» ENTRIES SUPPLIED
────────────────────────────────────────

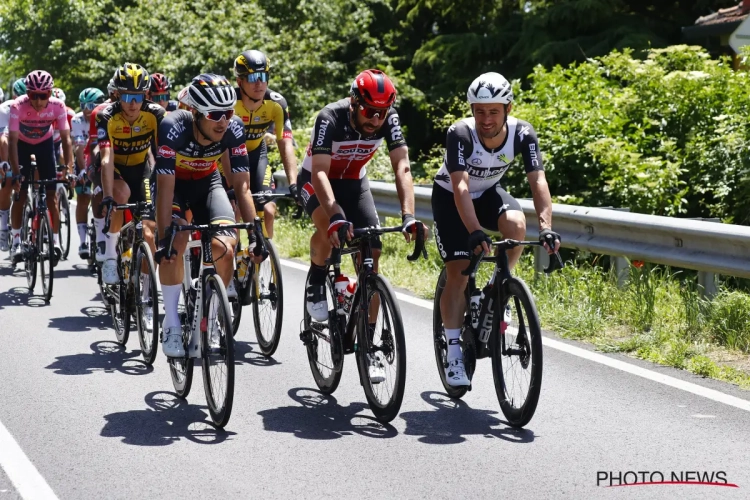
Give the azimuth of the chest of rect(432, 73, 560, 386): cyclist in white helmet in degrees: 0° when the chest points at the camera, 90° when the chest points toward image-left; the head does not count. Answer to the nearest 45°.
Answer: approximately 315°

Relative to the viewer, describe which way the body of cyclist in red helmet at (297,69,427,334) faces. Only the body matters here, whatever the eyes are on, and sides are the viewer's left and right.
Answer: facing the viewer and to the right of the viewer

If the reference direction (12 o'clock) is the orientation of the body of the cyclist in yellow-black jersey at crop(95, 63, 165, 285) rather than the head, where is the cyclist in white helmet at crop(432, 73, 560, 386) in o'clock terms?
The cyclist in white helmet is roughly at 11 o'clock from the cyclist in yellow-black jersey.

────────────────────────────────────────

» BRIEF
Can you edit the entries above so that each "chest" becomes "torso", keeping everything else the same and leaving the pictures out?

» RESPONSE TO THE EXERCISE
Give the azimuth of the torso of rect(432, 73, 560, 386): cyclist in white helmet in degrees: 0° when the torso points at the camera, 90° when the torso points toward image-left; the head does not count. Answer to the nearest 45°.
Answer: approximately 315°

Relative to the viewer, describe which way the body of cyclist in red helmet at (297,69,427,334) faces. Only the body matters here, whatever the eyes are on, and sides are the viewer's left and right.
Answer: facing the viewer and to the right of the viewer

If the reference direction (12 o'clock) is the orientation of the body of the cyclist in yellow-black jersey at crop(95, 63, 165, 285) rather than the head, where is the cyclist in white helmet at crop(432, 73, 560, 386) in o'clock terms?
The cyclist in white helmet is roughly at 11 o'clock from the cyclist in yellow-black jersey.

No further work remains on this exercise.